About this task: Rewrite the text of the rows below, replacing every "kms" with "km" and keeping everything else unchanged. Leave the pictures out of your answer.

Data extracts:
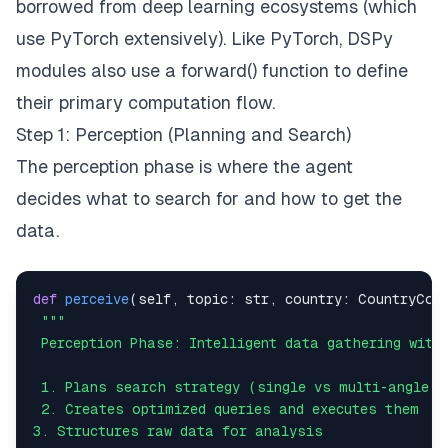
borrowed from deep learning ecosystems (which
# REASONING PHASE
            analysis 
=
 self
.
reason
(
topic
,
 country
.
use PyTorch extensively). Like PyTorch, DSPy
modules also use a forward() function to define
# ACTION PHASE
            base_result 
=
{
their primary computation flow.
"country"
:
 country
.
name
,
Step 1: Perception (Planning and Search)
"topic"
:
 topic
,
The perception phase is where the agent
"sentiment"
:
 analysis
.
# more fields here
decides
what
to search for and
how
to get the
}
data.
            final_result 
=
 self
.
act
(
base_result
)
return
def
perceive
(
self
,
 topic
:
str
,
 country
:
 CountryCon
except
 Exception 
as
 e
:
# Error handling and fallback result..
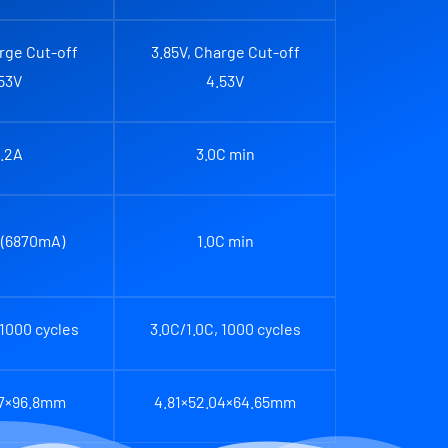
rge Cut-off
3.85V, Charge Cut-off
53V
4.53V
.2A
3.0C min
 (6870mA)
1.0C min
 1000 cycles
3.0C/1.0C, 1000 cycles
.7×96.8mm
4.81×52.04×64.65mm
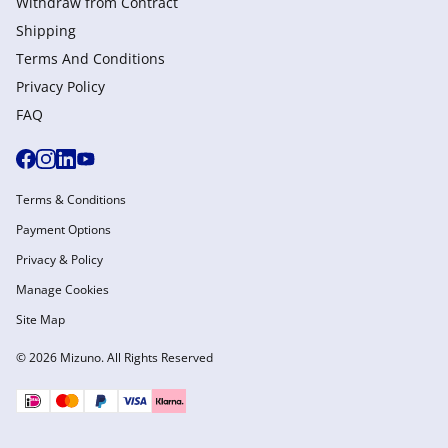
Withdraw from Сontract
Shipping
Terms And Conditions
Privacy Policy
FAQ
Terms & Conditions
Payment Options
Privacy & Policy
Manage Cookies
Site Map
© 2026 Mizuno. All Rights Reserved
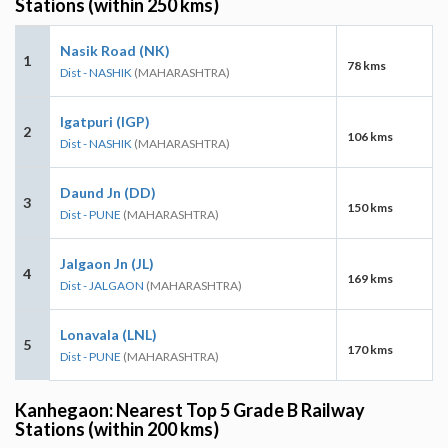
Stations (within 250 kms)
Nasik Road (NK)
1
78 kms
Dist - NASHIK
(MAHARASHTRA)
Igatpuri (IGP)
2
106 kms
Dist - NASHIK
(MAHARASHTRA)
Daund Jn (DD)
3
150 kms
Dist - PUNE
(MAHARASHTRA)
Jalgaon Jn (JL)
4
169 kms
Dist - JALGAON
(MAHARASHTRA)
Lonavala (LNL)
5
170 kms
Dist - PUNE
(MAHARASHTRA)
Kanhegaon: Nearest Top 5 Grade B Railway
Stations (within 200 kms)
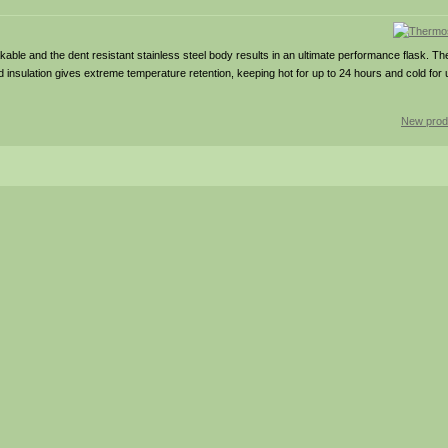
eakable and the dent resistant stainless steel body results in an ultimate performance flask. T
nsulation gives extreme temperature retention, keeping hot for up to 24 hours and cold for 
New prod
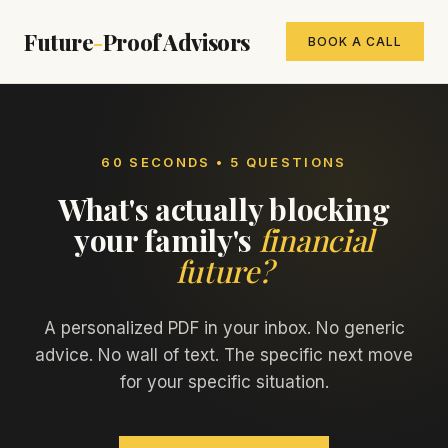
Future
-
Proof Advisors
BOOK A CALL
60 SECONDS • 5 QUESTIONS
What's actually blocking
your family's
financial
future?
A personalized PDF in your inbox. No generic
advice. No wall of text. The specific next move
for your specific situation.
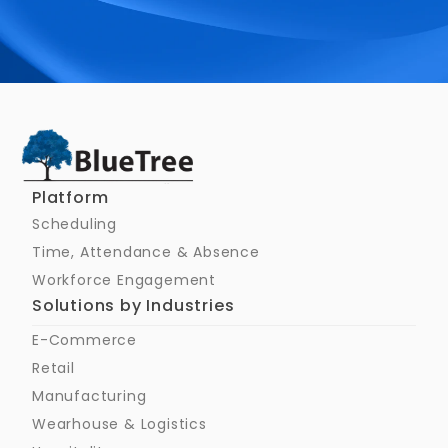
Schedule a Call
Platform
Scheduling
Time, Attendance & Absence
Workforce Engagement
Solutions by Industries
E-Commerce
Retail
Manufacturing
Wearhouse & Logistics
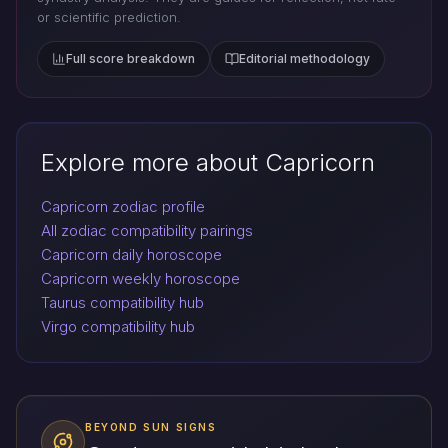
or scientific prediction.
Full score breakdown
Editorial methodology
Explore more about Capricorn
Capricorn zodiac profile
All zodiac compatibility pairings
Capricorn daily horoscope
Capricorn weekly horoscope
Taurus compatibility hub
Virgo compatibility hub
BEYOND SUN SIGNS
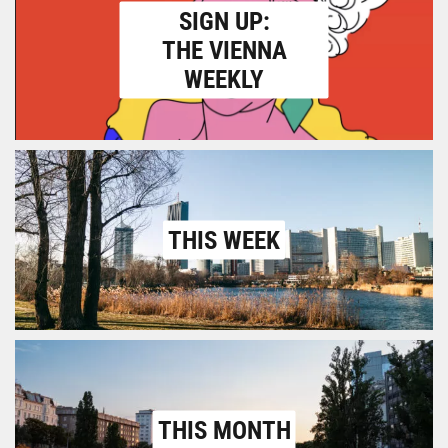
SIGN UP:
THE VIENNA
WEEKLY
THIS WEEK
THIS MONTH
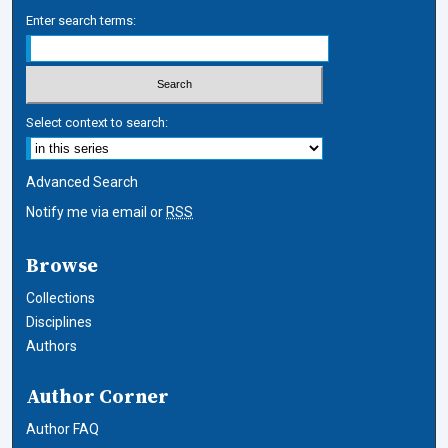
Enter search terms:
Select context to search:
Advanced Search
Notify me via email or
RSS
Browse
Collections
Disciplines
Authors
Author Corner
Author FAQ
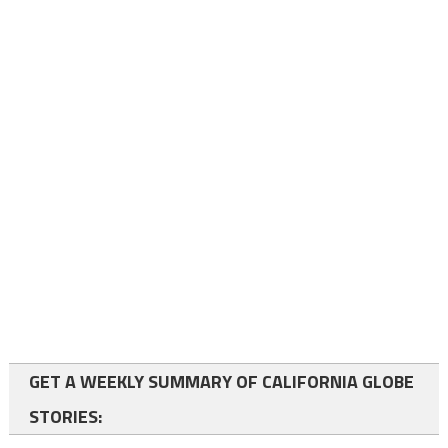
GET A WEEKLY SUMMARY OF CALIFORNIA GLOBE
STORIES:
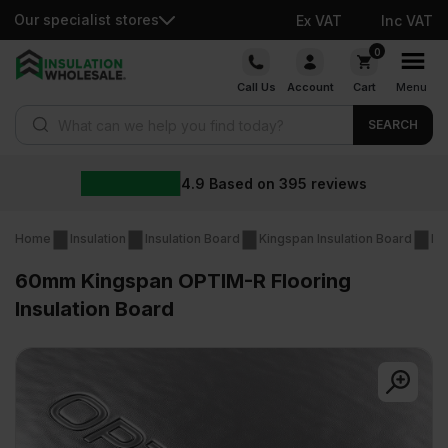
Our specialist stores
Ex VAT
Inc VAT
Skip
0
to
Call Us
Account
Cart
Menu
content
Products search
SEARCH
4.9
Based on
395
reviews
Home
Insulation
Insulation Board
Kingspan Insulation Board
Ki
60mm Kingspan OPTIM-R Flooring
Insulation Board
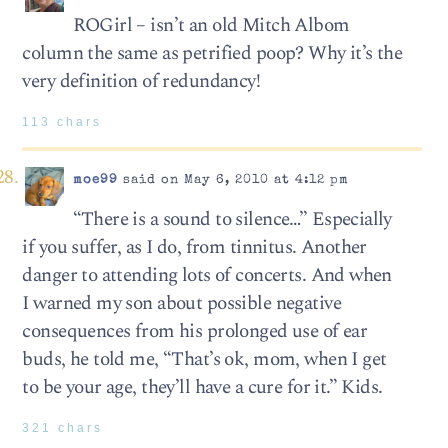
ROGirl – isn’t an old Mitch Albom
column the same as petrified poop? Why it’s the
very definition of redundancy!
113 chars
moe99
said on May 6, 2010 at 4:12 pm
“There is a sound to silence…” Especially
if you suffer, as I do, from tinnitus. Another
danger to attending lots of concerts. And when
I warned my son about possible negative
consequences from his prolonged use of ear
buds, he told me, “That’s ok, mom, when I get
to be your age, they’ll have a cure for it.” Kids.
321 chars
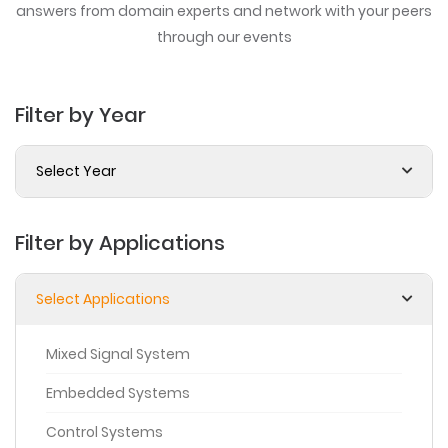
answers from domain experts
and network with your peers
through our events
Filter by Year
Select Year
Filter by Applications
Select Applications
Mixed Signal System
Embedded Systems
Control Systems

Solution:
borrowed from deep learning ecosystems (which
# REASONING PHASE
            analysis 
=
 self
.
reason
(
topic
,
 country
.
use PyTorch extensively). Like PyTorch, DSPy
modules also use a forward() function to define
# ACTION PHASE
            base_result 
=
{
their primary computation flow.
"country"
:
 country
.
name
,
Step 1: Perception (Planning and Search)
"topic"
:
 topic
,
The perception phase is where the agent
"sentiment"
:
 analysis
.
# more fields here
decides
what
to search for and
how
to get the
}
data.
            final_result 
=
 self
.
act
(
base_result
)
return
def
perceive
(
self
,
 topic
:
str
,
 country
:
 CountryCon
except
 Exception 
as
 e
:
# Error handling and fallback result..
rge Cut-off
3.85V, Charge Cut-off
53V
4.53V
.2A
3.0C min
 (6870mA)
1.0C min
 1000 cycles
3.0C/1.0C, 1000 cycles
.7×96.8mm
4.81×52.04×64.65mm
Withdraw from Сontract
Shipping
Terms And Conditions
Privacy Policy
FAQ
Terms & Conditions
Payment Options
Privacy & Policy
Manage Cookies
Site Map
© 2026 Mizuno. All Rights Reserved
Stations (within 250 km)
Nasik Road (NK)
1
78 km
Dist - NASHIK
(MAHARASHTRA)
Igatpuri (IGP)
2
106 km
Dist - NASHIK
(MAHARASHTRA)
Daund Jn (DD)
3
150 km
Dist - PUNE
(MAHARASHTRA)
Jalgaon Jn (JL)
4
169 km
Dist - JALGAON
(MAHARASHTRA)
Lonavala (LNL)
5
170 km
Dist - PUNE
(MAHARASHTRA)
Kanhegaon: Nearest Top 5 Grade B Railway
Stations (within 200 km)
eakable and the dent resistant stainless steel body results in an ultimate performance flask. T
nsulation gives extreme temperature retention, keeping hot for up to 24 hours and cold for 
New prod
Future
-
Proof Advisors
BOOK A CALL
60 SECONDS • 5 QUESTIONS
What's actually blocking
your family's
financial
future?
A personalized PDF in your inbox. No generic
advice. No wall of text. The specific next move
for your specific situation.
Schedule a Call
Platform
Scheduling
Time, Attendance & Absence
Workforce Engagement
Solutions by Industries
E-Commerce
Retail
Manufacturing
Wearhouse & Logistics
or scientific prediction.
Full score breakdown
Editorial methodology
Explore more about Capricorn
Capricorn zodiac profile
All zodiac compatibility pairings
Capricorn daily horoscope
Capricorn weekly horoscope
Taurus compatibility hub
Virgo compatibility hub
BEYOND SUN SIGNS
SIGN UP:
THE VIENNA
WEEKLY
THIS WEEK
THIS MONTH
Enter search terms:
Select context to search:
Advanced Search
Notify me via email or
RSS
Browse
Collections
Disciplines
Authors
Author Corner
Author FAQ
GET A WEEKLY SUMMARY OF CALIFORNIA GLOBE
STORIES:
Our specialist stores
Ex VAT
Inc VAT
Skip
0
to
Call Us
Account
Cart
Menu
content
Products search
SEARCH
4.9
Based on
395
reviews
Home
Insulation
Insulation Board
Kingspan Insulation Board
Ki
60mm Kingspan OPTIM-R Flooring
Insulation Board
ROGirl – isn’t an old Mitch Albom
column the same as petrified poop? Why it’s the
very definition of redundancy!
113 chars
moe99
said on May 6, 2010 at 4:12 pm
“There is a sound to silence…” Especially
if you suffer, as I do, from tinnitus. Another
danger to attending lots of concerts. And when
I warned my son about possible negative
consequences from his prolonged use of ear
buds, he told me, “That’s ok, mom, when I get
to be your age, they’ll have a cure for it.” Kids.
321 chars
answers from domain experts
and network with your peers
through our events
Filter by Year
Select Year
Filter by Applications
Select Applications
Mixed Signal System
Embedded Systems
Control Systems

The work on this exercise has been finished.